ハリポタ映画を見れば、画面の過去の大魔道師が壁面の額縁で動いている。

これはほら”サインボード”。


ひとつも不思議じゃない。

サインボードですよ??



ひらけゴマ、ってありますね。


あれ、自動ドア。




うーん、確かに勝手には開くけど。

あれは”キイワードを知っている人だけに開く特別感”がセットだったはず。これもちょっと違うなあ。



まあ、それはそうだ。魔法や、超能力は、すべからくそれを持った個人のみへの恩恵であった。


そこのところ、”万人に与えられる感”が魔法や超能力である、というイメージを想起させないのだろう。

まあ、そこはある。


だが結構いろんな魔法が実現しているのではある。

ITでは、テレパシイ。多くの人に自らの意見が伝わる。


翻訳コンニャク。


翻訳ソフト。名前を”コンニャク”に変えればいい。


まあ、精度はいまいちだが。
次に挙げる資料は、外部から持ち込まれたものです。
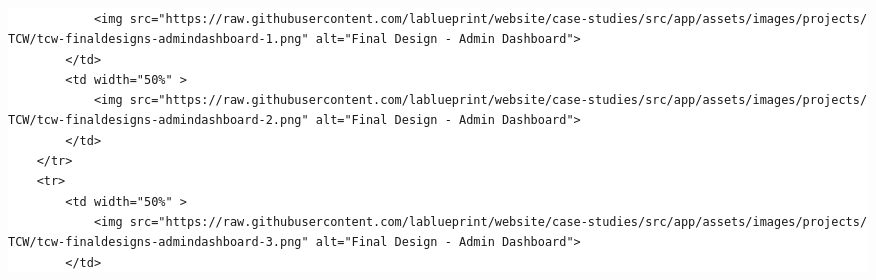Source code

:                 <img src="https://raw.githubusercontent.com/lablueprint/website/case-studies/src/app/assets/images/projects/TCW/tcw-finaldesigns-admindashboard-1.png" alt="Final Design - Admin Dashboard">
            </td>
            <td width="50%" >
                <img src="https://raw.githubusercontent.com/lablueprint/website/case-studies/src/app/assets/images/projects/TCW/tcw-finaldesigns-admindashboard-2.png" alt="Final Design - Admin Dashboard">
            </td>
        </tr>
        <tr>
            <td width="50%" >
                <img src="https://raw.githubusercontent.com/lablueprint/website/case-studies/src/app/assets/images/projects/TCW/tcw-finaldesigns-admindashboard-3.png" alt="Final Design - Admin Dashboard">
            </td>
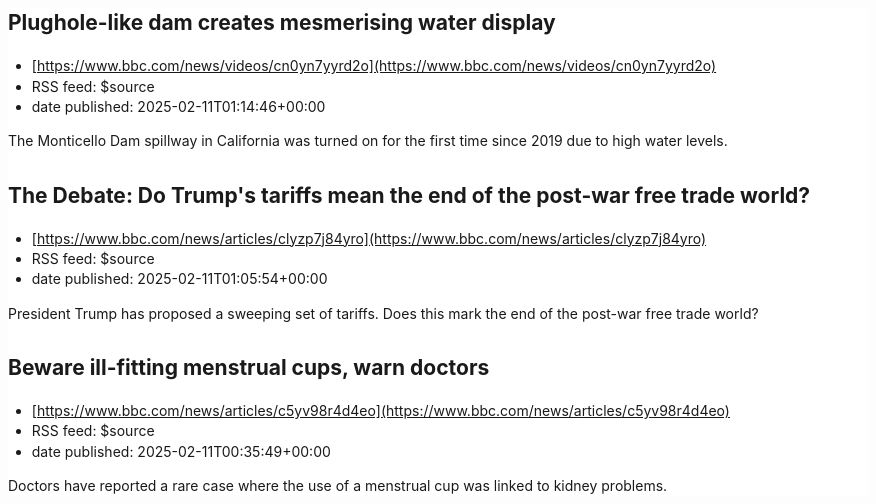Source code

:## Plughole-like dam creates mesmerising water display
 - [https://www.bbc.com/news/videos/cn0yn7yyrd2o](https://www.bbc.com/news/videos/cn0yn7yyrd2o)
 - RSS feed: $source
 - date published: 2025-02-11T01:14:46+00:00

The Monticello Dam spillway in California was turned on for the first time since 2019 due to high water levels.

## The Debate: Do Trump's tariffs mean the end of the post-war free trade world?
 - [https://www.bbc.com/news/articles/clyzp7j84yro](https://www.bbc.com/news/articles/clyzp7j84yro)
 - RSS feed: $source
 - date published: 2025-02-11T01:05:54+00:00

President Trump has proposed a sweeping set of tariffs. Does this mark the end of the post-war free trade world?

## Beware ill-fitting menstrual cups, warn doctors
 - [https://www.bbc.com/news/articles/c5yv98r4d4eo](https://www.bbc.com/news/articles/c5yv98r4d4eo)
 - RSS feed: $source
 - date published: 2025-02-11T00:35:49+00:00

Doctors have reported a rare case where the use of a menstrual cup was linked to kidney problems.

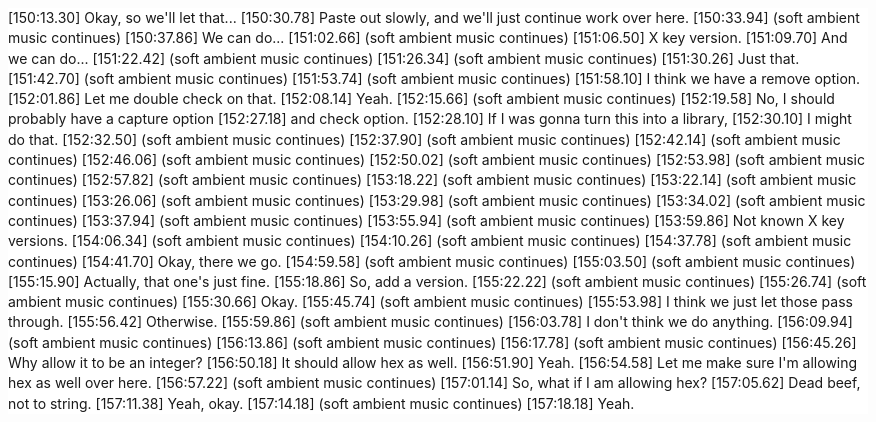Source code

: [150:13.30] Okay, so we'll let that...
[150:30.78] Paste out slowly, and we'll just continue work over here.
[150:33.94] (soft ambient music continues)
[150:37.86] We can do...
[151:02.66] (soft ambient music continues)
[151:06.50] X key version.
[151:09.70] And we can do...
[151:22.42] (soft ambient music continues)
[151:26.34] (soft ambient music continues)
[151:30.26] Just that.
[151:42.70] (soft ambient music continues)
[151:53.74] (soft ambient music continues)
[151:58.10] I think we have a remove option.
[152:01.86] Let me double check on that.
[152:08.14] Yeah.
[152:15.66] (soft ambient music continues)
[152:19.58] No, I should probably have a capture option
[152:27.18] and check option.
[152:28.10] If I was gonna turn this into a library,
[152:30.10] I might do that.
[152:32.50] (soft ambient music continues)
[152:37.90] (soft ambient music continues)
[152:42.14] (soft ambient music continues)
[152:46.06] (soft ambient music continues)
[152:50.02] (soft ambient music continues)
[152:53.98] (soft ambient music continues)
[152:57.82] (soft ambient music continues)
[153:18.22] (soft ambient music continues)
[153:22.14] (soft ambient music continues)
[153:26.06] (soft ambient music continues)
[153:29.98] (soft ambient music continues)
[153:34.02] (soft ambient music continues)
[153:37.94] (soft ambient music continues)
[153:55.94] (soft ambient music continues)
[153:59.86] Not known X key versions.
[154:06.34] (soft ambient music continues)
[154:10.26] (soft ambient music continues)
[154:37.78] (soft ambient music continues)
[154:41.70] Okay, there we go.
[154:59.58] (soft ambient music continues)
[155:03.50] (soft ambient music continues)
[155:15.90] Actually, that one's just fine.
[155:18.86] So, add a version.
[155:22.22] (soft ambient music continues)
[155:26.74] (soft ambient music continues)
[155:30.66] Okay.
[155:45.74] (soft ambient music continues)
[155:53.98] I think we just let those pass through.
[155:56.42] Otherwise.
[155:59.86] (soft ambient music continues)
[156:03.78] I don't think we do anything.
[156:09.94] (soft ambient music continues)
[156:13.86] (soft ambient music continues)
[156:17.78] (soft ambient music continues)
[156:45.26] Why allow it to be an integer?
[156:50.18] It should allow hex as well.
[156:51.90] Yeah.
[156:54.58] Let me make sure I'm allowing hex as well over here.
[156:57.22] (soft ambient music continues)
[157:01.14] So, what if I am allowing hex?
[157:05.62] Dead beef, not to string.
[157:11.38] Yeah, okay.
[157:14.18] (soft ambient music continues)
[157:18.18] Yeah.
これは進歩することはわかっている。



アトムは自我で悩んだ。ロボット3原則。ロボットに意志はない。


ん??意志ってなんだ?



区別できるのか?



それらしく反応するものに、意志があるのかないのか、本来的にわれわれに識別可能なのか????


魔法が、当たり前田のクラッカーのように、目の前で、自然体で実現していっている。


そして、そこに特段のありがたみもない。


自明の進化として、やってくる。順序を経ているので、そこに不思議感はないのかもしれないが。
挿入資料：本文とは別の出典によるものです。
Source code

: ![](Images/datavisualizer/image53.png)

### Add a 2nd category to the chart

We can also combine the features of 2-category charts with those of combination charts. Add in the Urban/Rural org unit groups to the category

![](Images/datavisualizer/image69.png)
これから何十年かすると、ITの進化が人間の思惑を超えるときがあるという。


それは、ITがコントロールできないこと、ITに管理される人間社会がディストピアとして夢想されてきたのだが、それがごく当たり前のこととして、到来するのだろう。


不思議は、ないだろう。


多分、ロボットは”意志を持つ”。


他人が生きているのか、死んでいるのかが、”意志”を”意志”と呼ぶ基準であるのなら。
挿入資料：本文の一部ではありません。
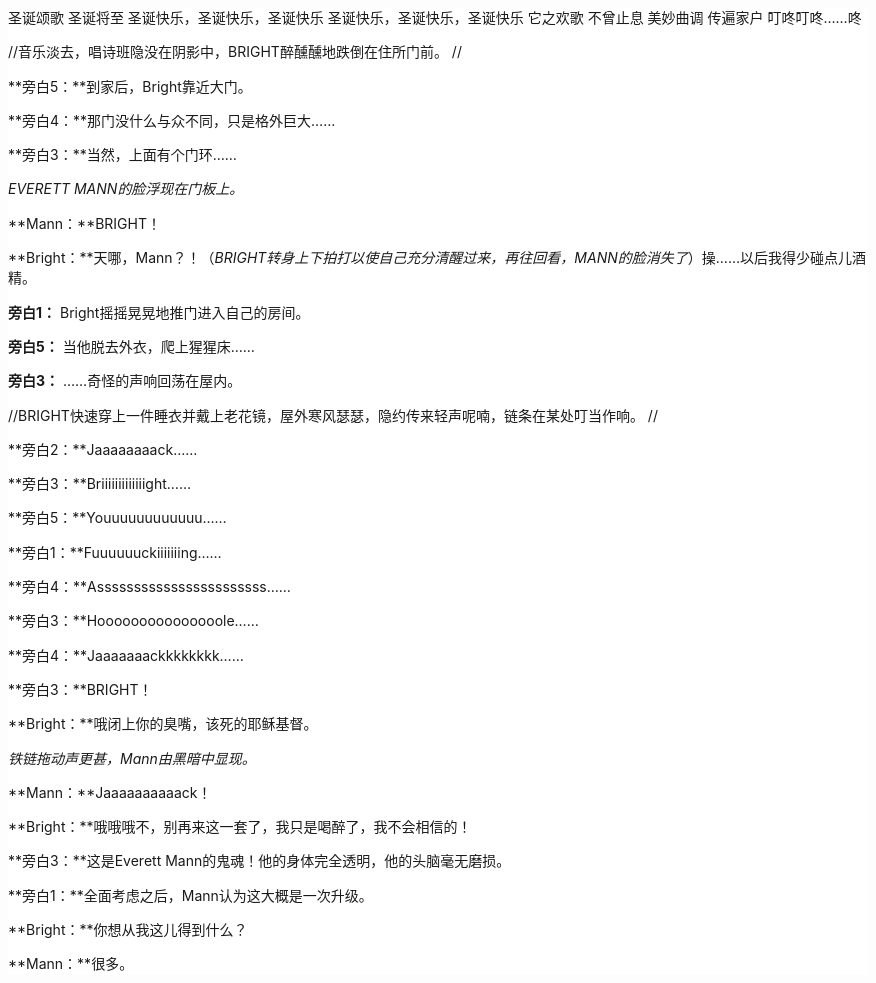 圣诞颂歌
圣诞将至
圣诞快乐，圣诞快乐，圣诞快乐
圣诞快乐，圣诞快乐，圣诞快乐
它之欢歌
不曾止息
美妙曲调
传遍家户
叮咚叮咚……咚

//音乐淡去，唱诗班隐没在阴影中，BRIGHT醉醺醺地跌倒在住所门前。 //

**旁白5：**到家后，Bright靠近大门。

**旁白4：**那门没什么与众不同，只是格外巨大……

**旁白3：**当然，上面有个门环……

*EVERETT MANN的脸浮现在门板上。*

**Mann：**BRIGHT！

**Bright：**天哪，Mann？！（*BRIGHT转身上下拍打以使自己充分清醒过来，再往回看，MANN的脸消失了*）操……以后我得少碰点儿酒精。

**旁白1：** Bright摇摇晃晃地推门进入自己的房间。

**旁白5：** 当他脱去外衣，爬上猩猩床……

**旁白3：** ……奇怪的声响回荡在屋内。

//BRIGHT快速穿上一件睡衣并戴上老花镜，屋外寒风瑟瑟，隐约传来轻声呢喃，链条在某处叮当作响。 //

**旁白2：**Jaaaaaaaack……

**旁白3：**Briiiiiiiiiiiiight……

**旁白5：**Youuuuuuuuuuuu……

**旁白1：**Fuuuuuuckiiiiiiing……

**旁白4：**Asssssssssssssssssssssss……

**旁白3：**Hooooooooooooooole……

**旁白4：**Jaaaaaaackkkkkkkk……

**旁白3：**BRIGHT！

**Bright：**哦闭上你的臭嘴，该死的耶稣基督。

*铁链拖动声更甚，Mann由黑暗中显现。*

**Mann：**Jaaaaaaaaaack！

**Bright：**哦哦哦不，别再来这一套了，我只是喝醉了，我不会相信的！

**旁白3：**这是Everett Mann的鬼魂！他的身体完全透明，他的头脑毫无磨损。

**旁白1：**全面考虑之后，Mann认为这大概是一次升级。

**Bright：**你想从我这儿得到什么？

**Mann：**很多。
まあ、取り急ぎ一つくらい”臓器”をぶち込んだ機械を作ったのなら、それが”生きている”のか”死んでいる”のかの区別はあいまいとなる。



臓器は、たしか、培養できるんですよね。


豚の臓器でもいいのかも。


ああ、”故人の意志”をコピーした、豚の臓器をいれた”亜人間”。


いまはブラックジョークかもしれないが、これは来るなあ、確実に。

なかなかめんどくさい、問題かもしれませんね。



医学の倫理観、という。そこに宗教性があるのかないのか、とも。


ここでいう”宗教性”は単に”抑止力”の意味なのかもしれない。

”禁忌”という意味での。




そこで、”不老”。



IT長者が次の投資先として選んでいるのは”不老マーケット”。


たしかにそうだ。


”魔力”を半ば得た人類は、次はまじめに”不老長寿”へと挑む。


もうすでに、その”挑み”は始まっている。



いいことなのか、悪いことなのか。



そういう判断のない世界で、既にスタートしている。




八百万の神のいますこの日本で、それはなかば”野放し”状態で、”ガラパゴス進化”するのだろう。



それをとめることは、不可能である。



とめる必要があるのかないのか、それは進化している途中で、考えながら状況に対応してゆく、


それがこの日本国の作法なのであろう。



いやあ、なかなか大変ではある。